# Math equations and other special formatting for Kindle



## Zero Angel (Sep 21, 2012)

Hey guys, 

Not sure how frequently math equations pop up in your books, but I was curious if anyone knew any way to include math equations with "special formatting" in Kindle?

Everything I try has the equations show up garbled or lose formatting. Researching forums, the "best" suggestion is to make each equation a picture file and embed it into the document. 

Any ideas?

Thanks!


----------



## Steerpike (Sep 21, 2012)

Might be easiest to do it as an image if it is a complex equation. Otherwise, I don't know you could do it to ensure it comes out right on all screen. Will a Kindle recognize tables? You could try that.


----------



## Zero Angel (Sep 22, 2012)

I'm not sure about tables to orient everything. I was thinking more along the lines of superscripts, subscripts, pi, and all the other special symbols used in mathematics.


----------



## Devor (Sep 22, 2012)

Definitely make it an image.  No question.  Anything else runs into problems if people have tinkered their settings, like having a larger text size.

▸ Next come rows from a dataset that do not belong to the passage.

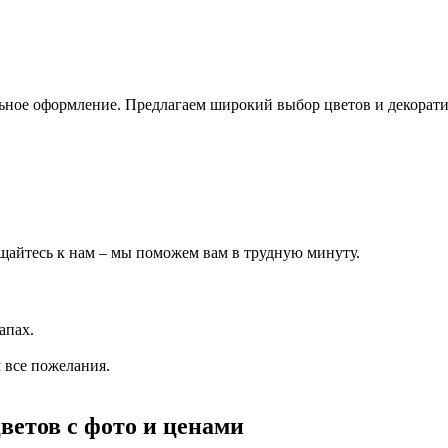
льное оформление. Предлагаем широкий выбор цветов и декорат
щайтесь к нам – мы поможем вам в трудную минуту.
апах.
 все пожелания.
ветов с фото и ценами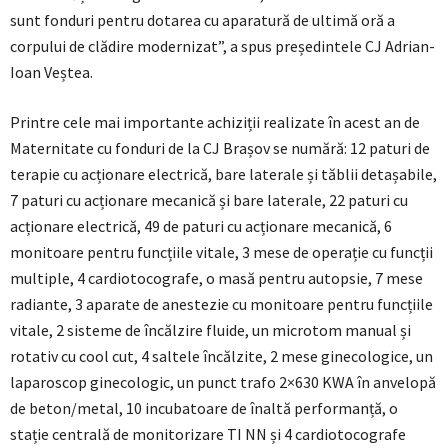
sunt fonduri pentru dotarea cu aparatură de ultimă oră a
corpului de clădire modernizat”, a spus președintele CJ Adrian-
Ioan Veștea.
Printre cele mai importante achiziții realizate în acest an de
Maternitate cu fonduri de la CJ Brașov se numără: 12 paturi de
terapie cu acționare electrică, bare laterale și tăblii detașabile,
7 paturi cu acționare mecanică și bare laterale, 22 paturi cu
acționare electrică, 49 de paturi cu acționare mecanică, 6
monitoare pentru funcțiile vitale, 3 mese de operație cu funcții
multiple, 4 cardiotocografe, o masă pentru autopsie, 7 mese
radiante, 3 aparate de anestezie cu monitoare pentru funcțiile
vitale, 2 sisteme de încălzire fluide, un microtom manual și
rotativ cu cool cut, 4 saltele încălzite, 2 mese ginecologice, un
laparoscop ginecologic, un punct trafo 2×630 KWA în anvelopă
de beton/metal, 10 incubatoare de înaltă performanță, o
stație centrală de monitorizare TI NN și 4 cardiotocografe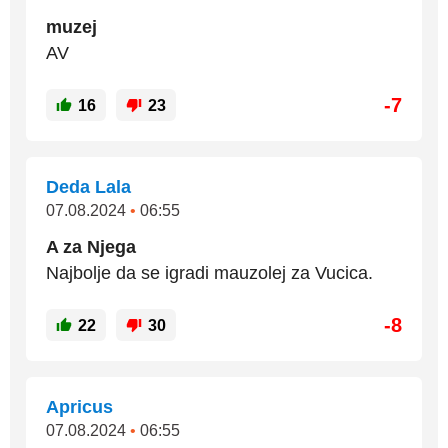
muzej
AV
-7
16
23
Deda Lala
07.08.2024
•
06:55
A za Njega
Najbolje da se igradi mauzolej za Vucica.
-8
22
30
Apricus
07.08.2024
•
06:55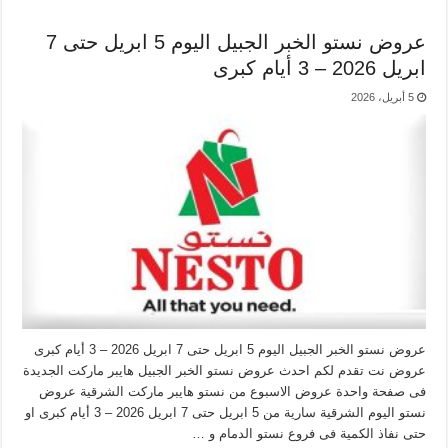
عروض نستو الخبر الجبيل اليوم 5 ابريل حتى 7
ابريل 2026 – 3 أيام كبرى
5 أبريل، 2026
عروض نستو الخبر الجبيل اليوم 5 ابريل حتى 7 ابريل 2026 – 3 أيام كبرى
عروض نت تقدم لكم احدث عروض نستو الخبر الجبيل هايبر ماركت الجديدة
فى صفحة واحدة عروض الاسبوع من نستو هايبر ماركت الشرقية عروض
نستو اليوم الشرقية سارية من 5 ابريل حتى 7 ابريل 2026 – 3 أيام كبرى او
حتى نفاذ الكمية فى فروع نستو الدمام و …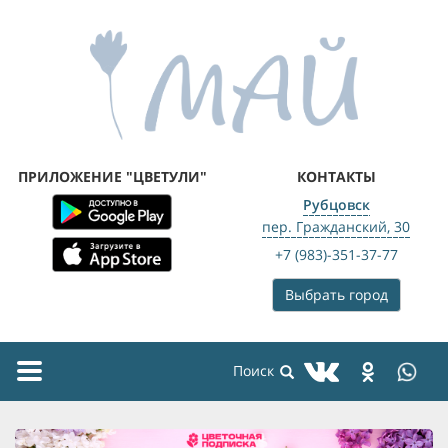
ПРИЛОЖЕНИЕ "ЦВЕТУЛИ"
КОНТАКТЫ
Рубцовск
пер. Гражданский, 30
+7 (983)-351-37-77
Выбрать город
Toggle
navigation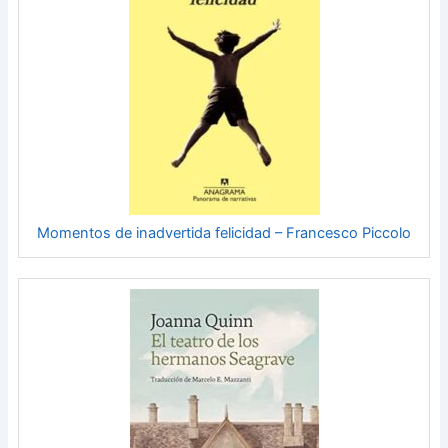
Momentos de inadvertida felicidad – Francesco Piccolo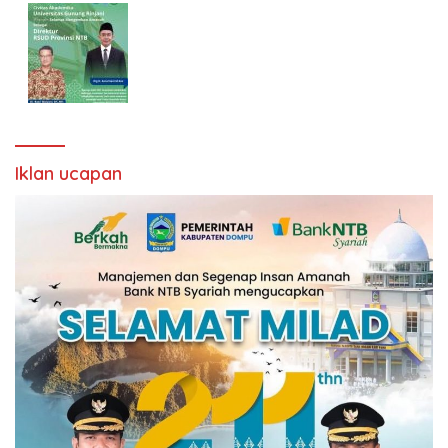
Iklan ucapan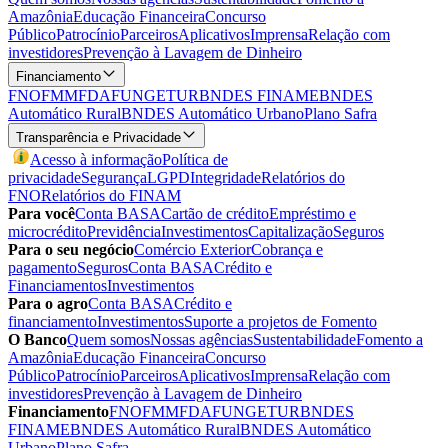
Amazônia
Educação Financeira
Concurso
Público
Patrocínio
Parceiros
Aplicativos
Imprensa
Relação com
investidores
Prevenção à Lavagem de Dinheiro
Financiamento
FNO
FMM
FDA
FUNGETUR
BNDES FINAME
BNDES
Automático Rural
BNDES Automático Urbano
Plano Safra
Transparência e Privacidade
Acesso à informação
Política de
privacidade
Segurança
LGPD
Integridade
Relatórios do
FNO
Relatórios do FINAM
Para você
Conta BASA
Cartão de crédito
Empréstimo e
microcrédito
Previdência
Investimentos
Capitalização
Seguros
Para o seu negócio
Comércio Exterior
Cobrança e
pagamento
Seguros
Conta BASA
Crédito e
Financiamentos
Investimentos
Para o agro
Conta BASA
Crédito e
financiamento
Investimentos
Suporte a projetos de Fomento
O Banco
Quem somos
Nossas agências
Sustentabilidade
Fomento a
Amazônia
Educação Financeira
Concurso
Público
Patrocínio
Parceiros
Aplicativos
Imprensa
Relação com
investidores
Prevenção à Lavagem de Dinheiro
Financiamento
FNO
FMM
FDA
FUNGETUR
BNDES
FINAME
BNDES Automático Rural
BNDES Automático
Urbano
Plano Safra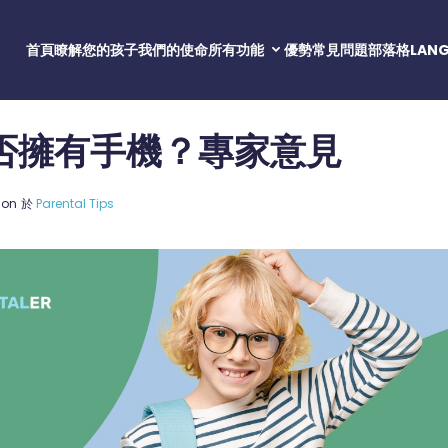
首頁
瞭解您的孩子
我們的使命
所有功能
優勢
常見問題
部落格
LAN
簡訊與通話
Wh
色
否擁有手機？專家意見
GP
作業系統
iM
iP
A
地
地點
臉
iP
i
son
於
Parental Tips
內容過濾器
In
安
俚
Sn
電
Vi
Kik
電
簡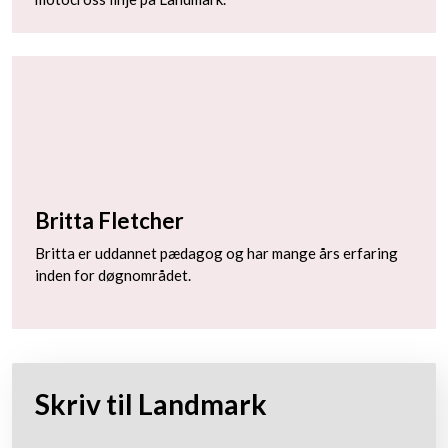
Britta Fletcher
Britta er uddannet pædagog og har mange års erfaring
inden for døgnområdet.
Skriv til Landmark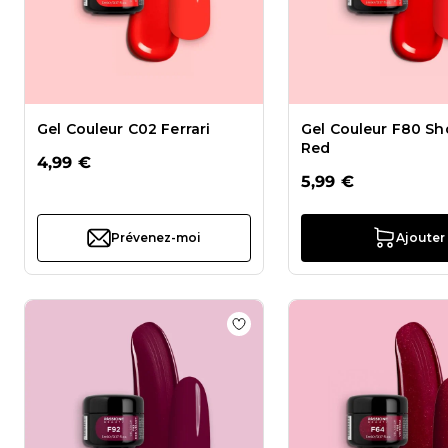
Gel Couleur C02 Ferrari
Gel Couleur F80 S
Red
4,99 €
5,99 €
Prévenez-moi
Ajouter
Ajouter à la liste de souhaits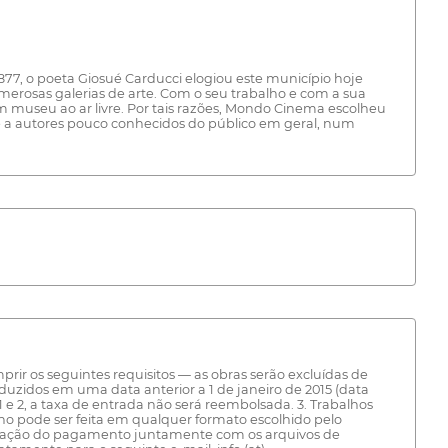
7, o poeta Giosué Carducci elogiou este município hoje
merosas galerias de arte. Com o seu trabalho e com a sua
 museu ao ar livre. Por tais razões, Mondo Cinema escolheu
dade a autores pouco conhecidos do público em geral, num
r os seguintes requisitos — as obras serão excluídas de
oduzidos em uma data anterior a 1 de janeiro de 2015 (data
 e 2, a taxa de entrada não será reembolsada. 3. Trabalhos
 pode ser feita em qualquer formato escolhido pelo
irmação do pagamento juntamente com os arquivos de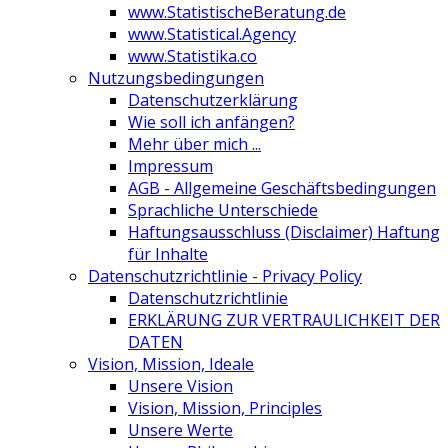
www.StatistischeBeratung.de
www.Statistical.Agency
www.Statistika.co
Nutzungsbedingungen
Datenschutzerklärung
Wie soll ich anfängen?
Mehr über mich ...
Impressum
AGB - Allgemeine Geschäftsbedingungen
Sprachliche Unterschiede
Haftungsausschluss (Disclaimer) Haftung
für Inhalte
Datenschutzrichtlinie - Privacy Policy
Datenschutzrichtlinie
ERKLÄRUNG ZUR VERTRAULICHKEIT DER
DATEN
Vision, Mission, Ideale
Unsere Vision
Vision, Mission, Principles
Unsere Werte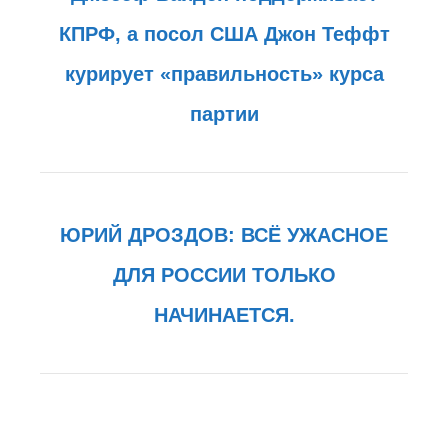
КПРФ, а посол США Джон Теффт
курирует «правильность» курса
партии
ЮРИЙ ДРОЗДОВ: ВСЁ УЖАСНОЕ
ДЛЯ РОССИИ ТОЛЬКО
НАЧИНАЕТСЯ.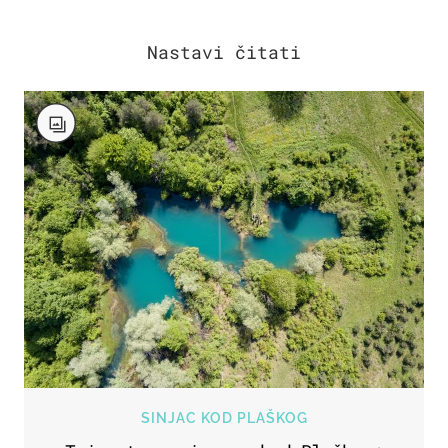
SINJAC KOD PLAŠKOG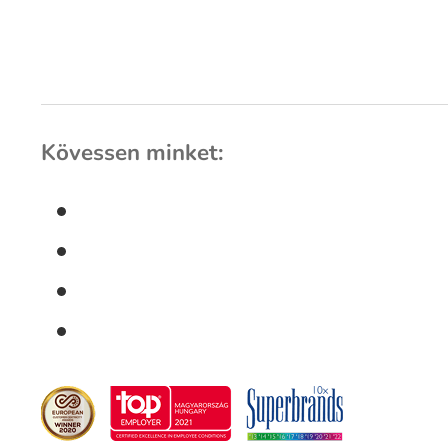
Kövessen minket: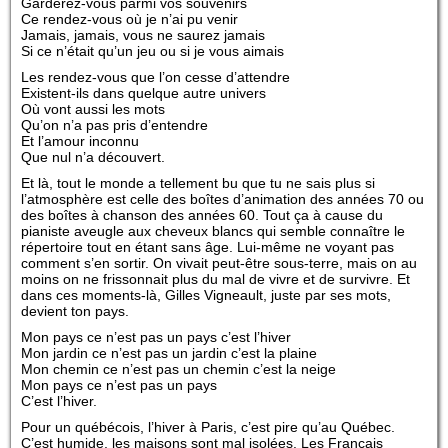
Garderez-vous parmi vos souvenirs
Ce rendez-vous où je n’ai pu venir
Jamais, jamais, vous ne saurez jamais
Si ce n’était qu’un jeu ou si je vous aimais
Les rendez-vous que l’on cesse d’attendre
Existent-ils dans quelque autre univers
Où vont aussi les mots
Qu’on n’a pas pris d’entendre
Et l’amour inconnu
Que nul n’a découvert.
Et là, tout le monde a tellement bu que tu ne sais plus si
l’atmosphère est celle des boîtes d’animation des années 70 ou
des boîtes à chanson des années 60. Tout ça à cause du
pianiste aveugle aux cheveux blancs qui semble connaître le
répertoire tout en étant sans âge. Lui-même ne voyant pas
comment s’en sortir. On vivait peut-être sous-terre, mais on au
moins on ne frissonnait plus du mal de vivre et de survivre. Et
dans ces moments-là, Gilles Vigneault, juste par ses mots,
devient ton pays.
Mon pays ce n’est pas un pays c’est l’hiver
Mon jardin ce n’est pas un jardin c’est la plaine
Mon chemin ce n’est pas un chemin c’est la neige
Mon pays ce n’est pas un pays
C’est l’hiver.
Pour un québécois, l’hiver à Paris, c’est pire qu’au Québec.
C’est humide, les maisons sont mal isolées. Les Français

I use a free program called _Snipping Tool_ to take quick pictures of the stuff on my screen.  It's very easy and works really well.


----------



## Zero Angel (Sep 22, 2012)

Devor said:


> Definitely make it an image.  No question.  Anything else runs into problems if people have tinkered their settings, like having a larger text size.
> 
> I use a free program called _Snipping Tool_ to take quick pictures of the stuff on my screen.  It's very easy and works really well.



Thanks! Not sure if I will need to go that route or not, but it is good to know about! I'm thinking there is a quick "equation -> picture" option in Word.


----------